*** Data for this exercise Section Begins ***
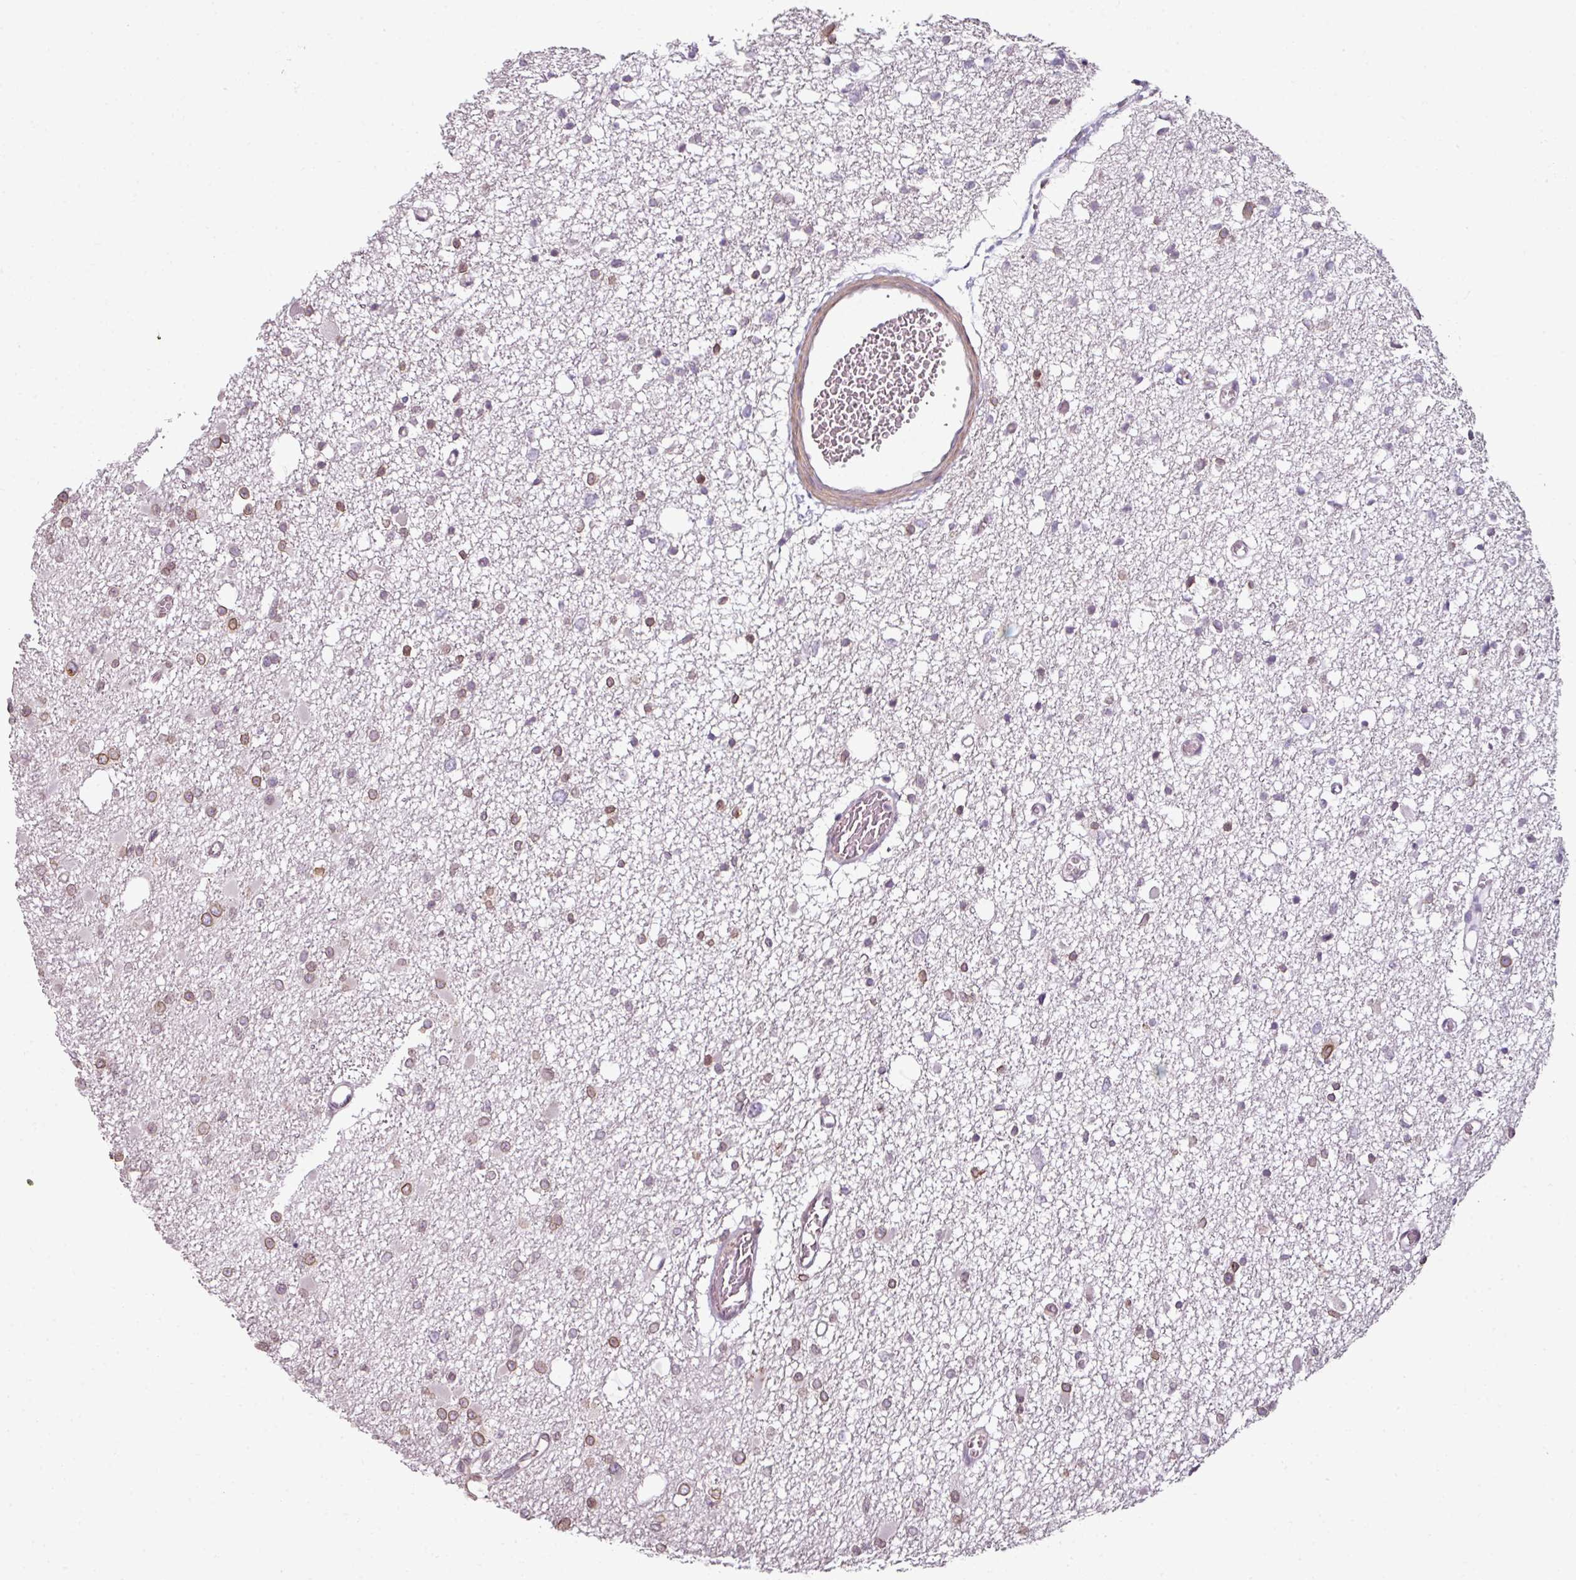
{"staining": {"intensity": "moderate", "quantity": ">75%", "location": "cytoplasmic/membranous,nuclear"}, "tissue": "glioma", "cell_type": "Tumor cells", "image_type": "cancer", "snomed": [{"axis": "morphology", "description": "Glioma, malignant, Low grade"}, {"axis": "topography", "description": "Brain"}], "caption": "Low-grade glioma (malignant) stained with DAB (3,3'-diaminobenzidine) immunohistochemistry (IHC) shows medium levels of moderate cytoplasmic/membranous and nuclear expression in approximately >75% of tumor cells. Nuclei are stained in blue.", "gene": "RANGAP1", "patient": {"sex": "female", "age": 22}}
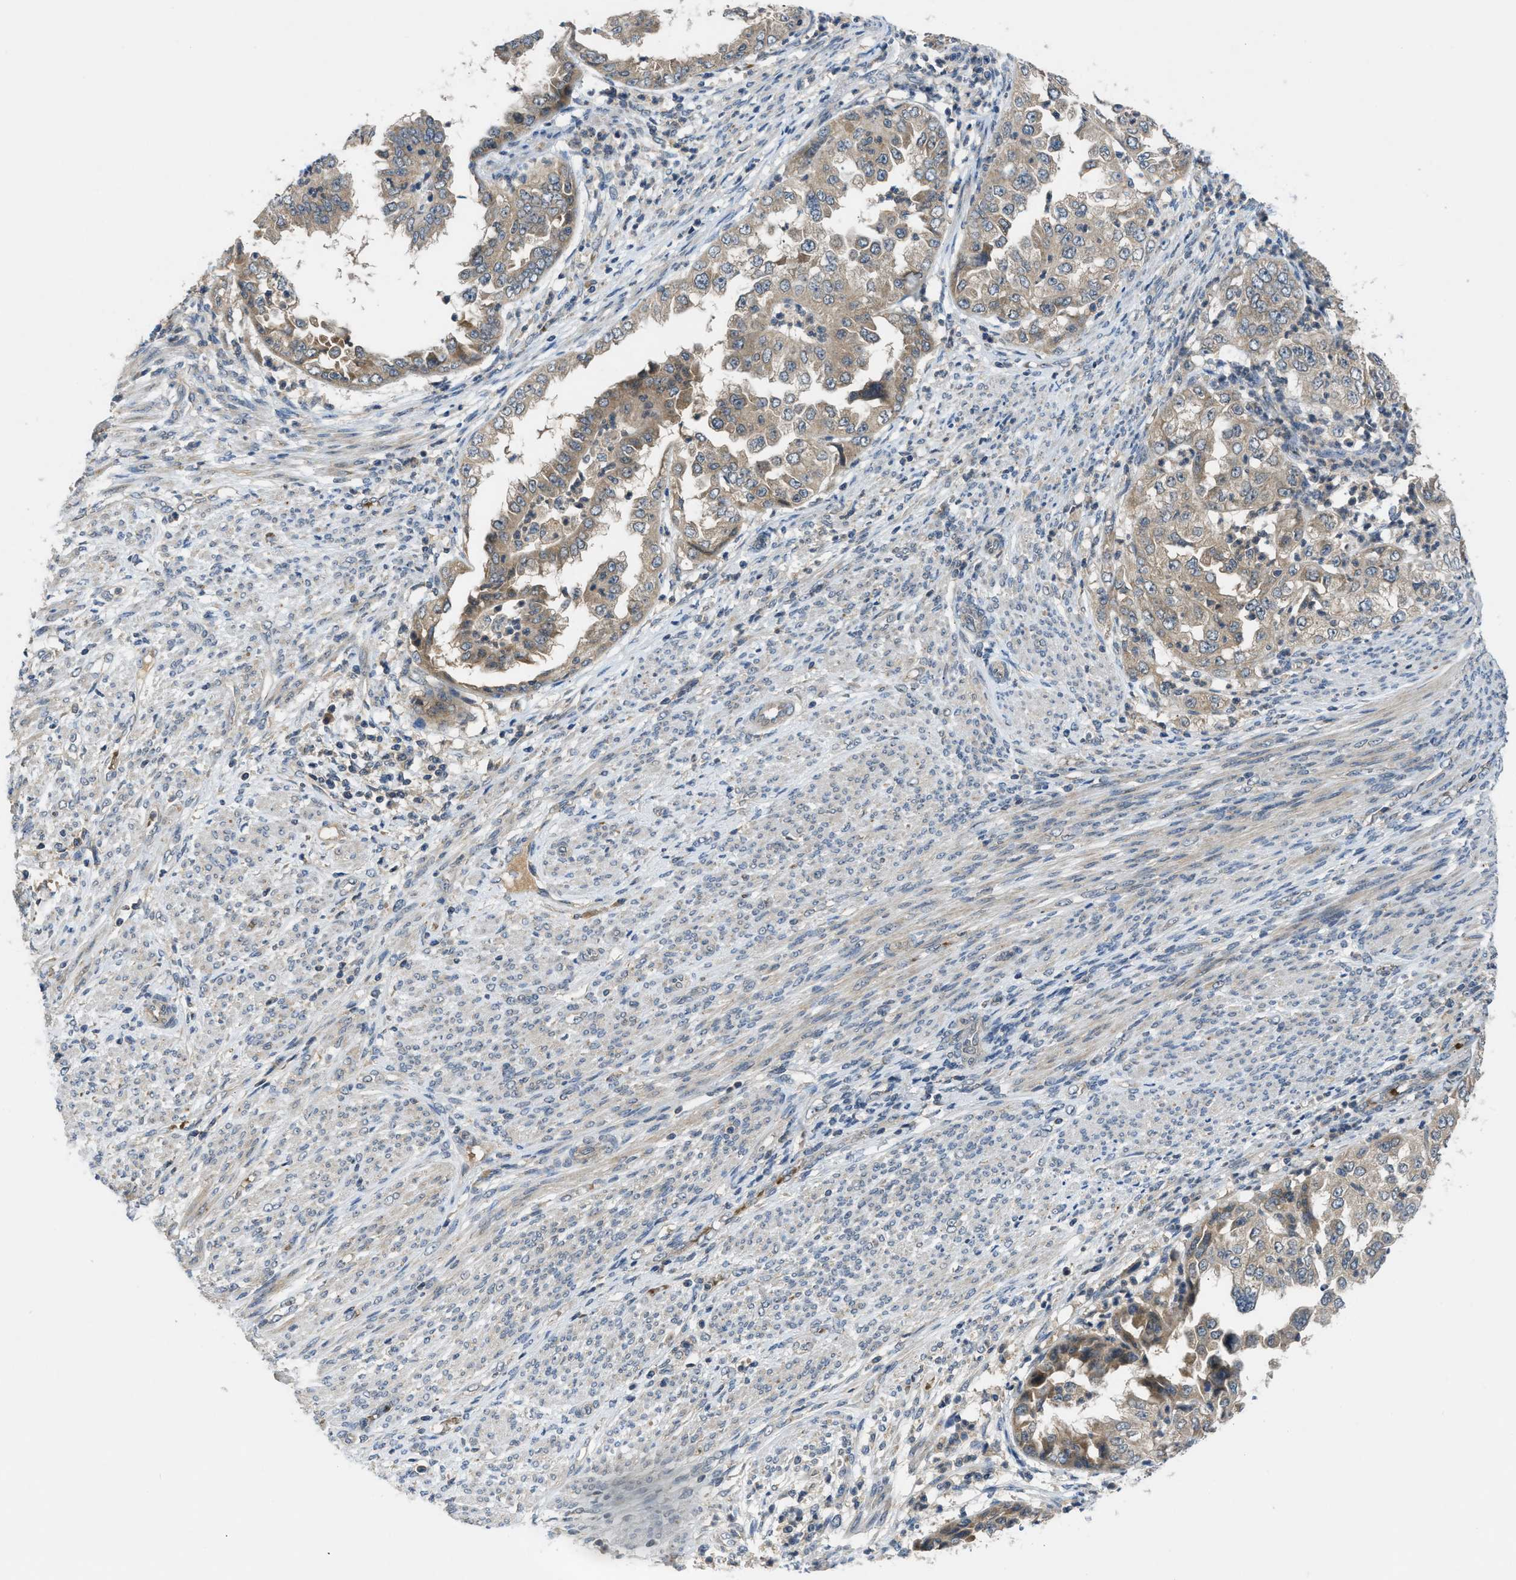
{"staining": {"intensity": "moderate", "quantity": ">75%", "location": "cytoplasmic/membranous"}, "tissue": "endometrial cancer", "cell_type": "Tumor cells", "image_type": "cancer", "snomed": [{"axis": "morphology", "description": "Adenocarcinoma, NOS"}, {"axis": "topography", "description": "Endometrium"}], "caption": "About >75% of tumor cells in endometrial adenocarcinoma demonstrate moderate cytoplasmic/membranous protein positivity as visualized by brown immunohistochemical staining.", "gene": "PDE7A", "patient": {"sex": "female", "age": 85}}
*** Data for this exercise Section Ends ***
*** Data for this exercise Section Begins ***
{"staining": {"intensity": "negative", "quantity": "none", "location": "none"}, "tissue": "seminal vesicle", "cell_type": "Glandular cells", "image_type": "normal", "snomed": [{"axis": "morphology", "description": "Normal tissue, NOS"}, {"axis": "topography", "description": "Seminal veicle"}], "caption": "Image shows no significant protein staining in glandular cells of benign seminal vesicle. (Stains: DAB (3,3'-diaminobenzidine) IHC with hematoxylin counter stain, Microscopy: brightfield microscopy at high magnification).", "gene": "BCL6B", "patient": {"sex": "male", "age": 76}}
*** Data for this exercise Section Ends ***
* _Task prompt_: In the entries above, copy each line that contains the string "shows".

* _Answer to this problem_:
{"staining": {"intensity": "moderate", "quantity": ">75%", "location": "cytoplasmic/membranous,nuclear"}, "tissue": "glioma", "cell_type": "Tumor cells", "image_type": "cancer", "snomed": [{"axis": "morphology", "description": "Glioma, malignant, Low grade"}, {"axis": "topography", "description": "Brain"}], "caption": "Low-grade glioma (malignant) stained with DAB (3,3'-diaminobenzidine) immunohistochemistry (IHC) shows medium levels of moderate cytoplasmic/membranous and nuclear expression in approximately >75% of tumor cells. Nuclei are stained in blue.", "gene": "RANGAP1", "patient": {"sex": "female", "age": 22}}
{"staining": {"intensity": "negative", "quantity": "none", "location": "none"}, "tissue": "seminal vesicle", "cell_type": "Glandular cells", "image_type": "normal", "snomed": [{"axis": "morphology", "description": "Normal tissue, NOS"}, {"axis": "topography", "description": "Seminal veicle"}], "caption": "Image shows no significant protein staining in glandular cells of benign seminal vesicle. (Stains: DAB (3,3'-diaminobenzidine) IHC with hematoxylin counter stain, Microscopy: brightfield microscopy at high magnification).", "gene": "BCL6B", "patient": {"sex": "male", "age": 76}}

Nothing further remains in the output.